Intrinsic Resistance to Immune Checkpoint Blockade in a Mismatch Repair–Deficient Colorectal Cancer

Abstract

Immunotherapy with checkpoint inhibitors, such as the programmed death-1 (PD-1) antibodies pembrolizumab and nivolumab, are effective in a variety of tumors, yet not all patients respond. Tumor microsatellite instability-high (MSI-H) has emerged as a biomarker of response to checkpoint blockade, leading to the tissue agnostic approval of pembrolizumab in MSI-H cancers. Here we describe a patient with MSI-H colorectal cancer that was treated with this immune checkpoint inhibitor and exhibited progression of disease. We examined this intrinsic resistance through genomic, transcriptional, and pathologic characterization of the patient's tumor and the associated immune microenvironment. The tumor had typical MSI-H molecular features, including a high neoantigen load.
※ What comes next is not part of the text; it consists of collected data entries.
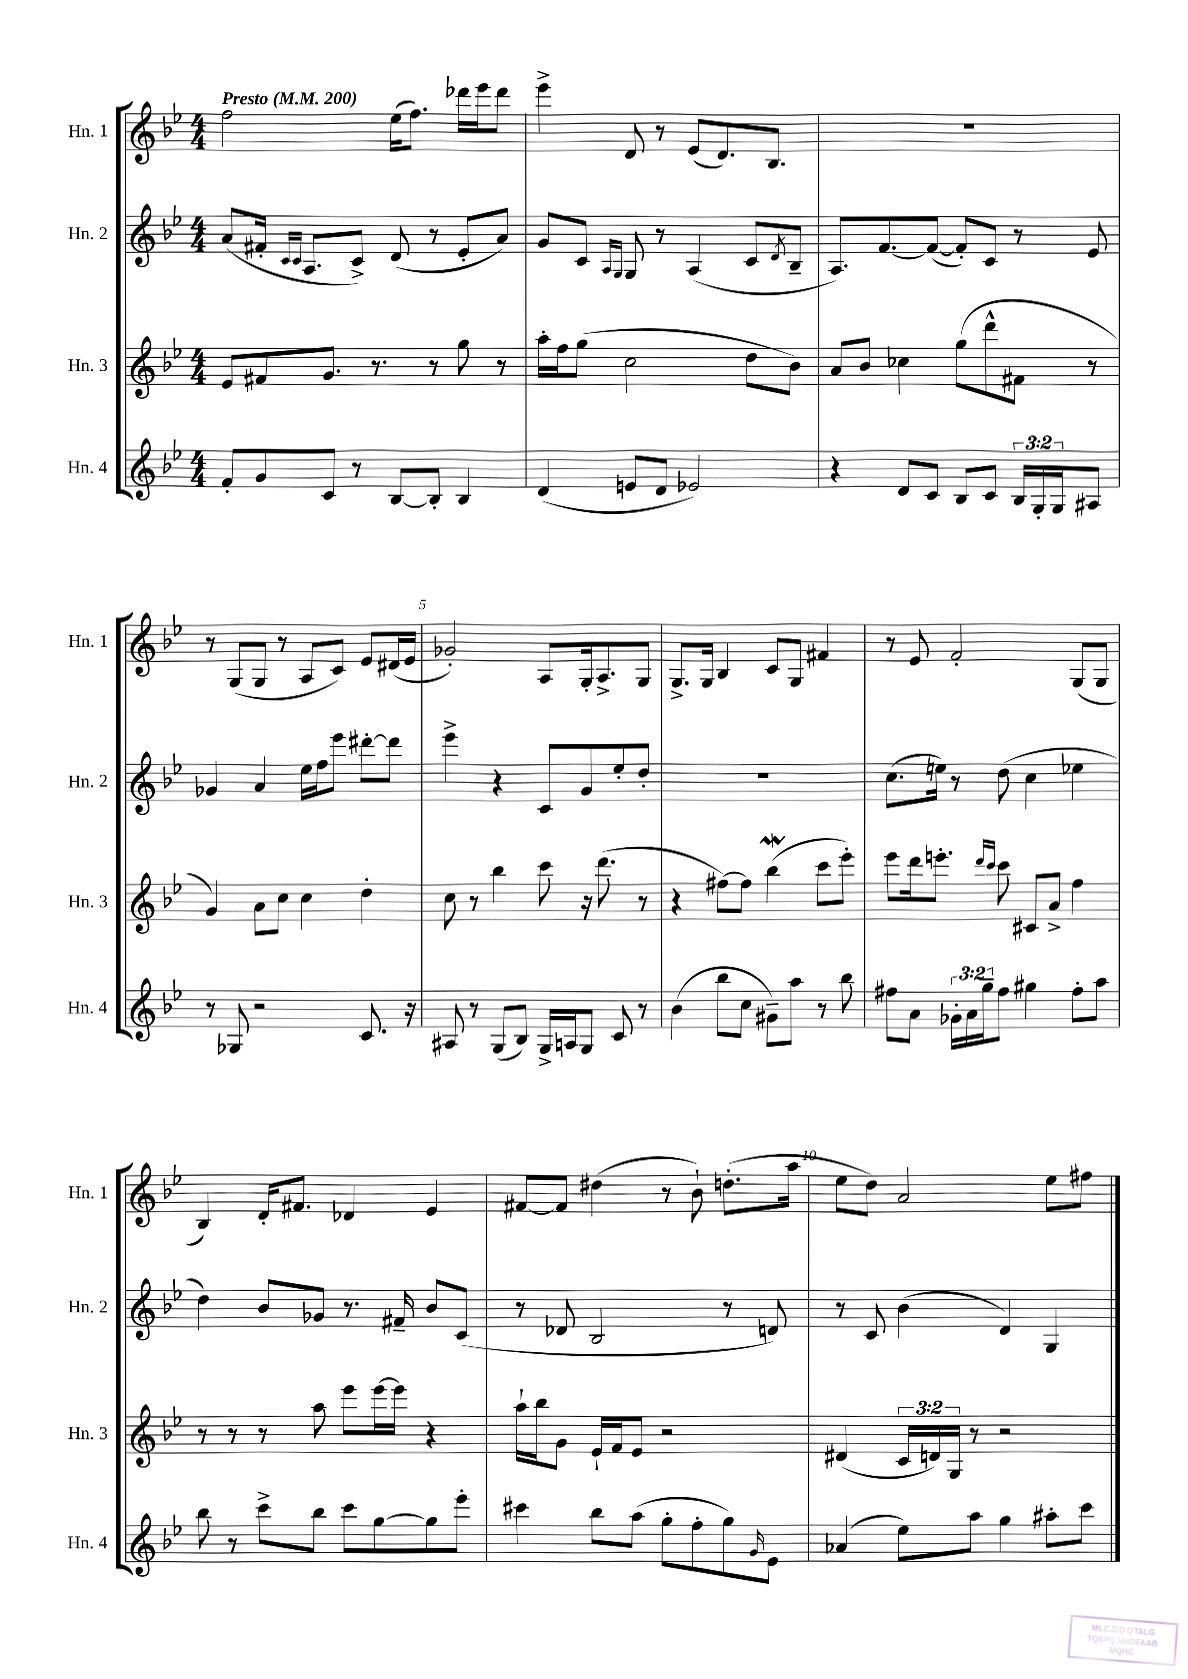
<<
\new StaffGroup <<
\new Staff = "s0" \with { instrumentName = "Hn. 1" shortInstrumentName = "Hn. 1" } {
    \clef treble \key bes \major \numericTimeSignature \time 4/4 \tempo "Presto" 4 = 200
    f''2 ees''16( f''8.) des'''16 ees'''16 des'''8 |
    ees'''4-> d'8 r8 ees'8( d'8.) bes8. |
    R1 |
    r8 g8( g8 r8 a8 c'8) ees'8 dis'16( ees'16 |
    ges'2-.) a8 g16-. a8.-> g8 |
    g8.-> g16 bes4 c'8 g8 fis'4 |
    r8 ees'8 f'2-. g8( g8 |
    bes4) d'16-. fis'8. des'4 ees'4 |
    fis'8~ fis'8 dis''4( r8 bes'8-!) d''8.-.( a''16 |
    ees''8 d''8) a'2 ees''8 fis''8 \bar "|." |
}
\new Staff = "s1" \with { instrumentName = "Hn. 2" shortInstrumentName = "Hn. 2" } {
    \clef treble \key bes \major \numericTimeSignature \time 4/4
    a'8( fis'16-. \grace { c'16 c'16 } a8. c'8->) d'8( r8 ees'8-. a'8) |
    g'8 c'8 \grace { a16 g16 } g8 r8 a4( c'8 \acciaccatura { d'8 } bes8-- |
    a8.) f'8.~ f'8~( f'8-.) c'8 r8 ees'8 |
    ges'4 a'4 ees''16 f''16 ees'''8 dis'''8~-. dis'''8 |
    ees'''4-> r4 c'8 g'8 ees''8-. d''8-. |
    R1 |
    c''8.( e''16) r8 d''8( c''4 ees''4 |
    d''4) bes'8 ges'8 r8. fis'16-- bes'8 c'8( |
    r8 des'8 bes2 r8 d'8) |
    r8 c'8 bes'4( d'4) g4 \bar "|." |
}
\new Staff = "s2" \with { instrumentName = "Hn. 3" shortInstrumentName = "Hn. 3" } {
    \clef treble \key bes \major \numericTimeSignature \time 4/4 \override Staff.TupletNumber.text = #tuplet-number::calc-fraction-text
    ees'8 fis'8 g'8. r8. r8 g''8 r8 |
    a''16-. f''16 g''8( c''2 d''8 bes'8) |
    a'8 bes'8 ces''4 g''8( d'''8-^ fis'8 r8 |
    g'4) a'8 c''8 c''4 d''4-. |
    c''8 r8 bes''4 c'''8 r16 d'''8.( r8 |
    r4 fis''8~) fis''8 bes''4\mordent( c'''8 ees'''8-.) |
    ees'''8 d'''16 e'''8.-. \grace { d'''16 c'''16 } c'''8 cis'8 a'8-> f''4 |
    r8 r8 r8 a''8 ees'''8 ees'''16~ ees'''16 r4 |
    a''16-! bes''16 g'8 ees'16-! f'16 ees'8 r2 |
    dis'4( \tuplet 3/2 { c'16 d'16) g16 } r8 r2 \bar "|." |
}
\new Staff = "s3" \with { instrumentName = "Hn. 4" shortInstrumentName = "Hn. 4" } {
    \clef treble \key bes \major \numericTimeSignature \time 4/4 \override Staff.TupletNumber.text = #tuplet-number::calc-fraction-text
    f'8-. g'8 c'8 r8 bes8~ bes8-. bes4 |
    d'4( e'8 d'8 ees'2) |
    r4 d'8 c'8 bes8 c'8 \tuplet 3/2 { bes16 g16-. g16 } ais8 |
    r8 ges8 r2 c'8. r16 |
    ais8 r8 g8( bes8) g16-> a16 g8 c'8 r8 |
    bes'4( bes''8 c''8 gis'8--) a''8 r8 bes''8 |
    fis''8 a'8 \tuplet 3/2 { ges'16-. a'16 g''16-- } fis''8 gis''4 fis''8-. a''8 |
    bes''8 r8 c'''8-> bes''8 c'''8 g''8~ g''8 ees'''8-. |
    cis'''4 bes''8 a''8( g''8-. f''8-. g''8) \grace { g'16 } ees'8 |
    aes'4( ees''8) a''8 g''4 ais''8-. c'''8 \bar "|." |
}
>>
>>
\layout { \context { \Score \override BarNumber.break-visibility = ##(#f #t #t) barNumberVisibility = #(every-nth-bar-number-visible 5) } }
We also identified biallelic loss of the gene for β₂-microglobulin (B2M), whose product is critical for antigen presentation. Immune infiltration deconvolution analysis of bulk transcriptome data from this anti-PD-1–resistant tumor and hundreds of other colorectal cancer specimens revealed a high natural killer cell and M2 macrophage infiltration in the patient's cancer. This was confirmed by single-cell transcriptome analysis and multiplex immunofluorescence. Our study provides insight into resistance in MSI-H tumors and suggests immunotherapeutic strategies in additional genomic contexts of colorectal cancer.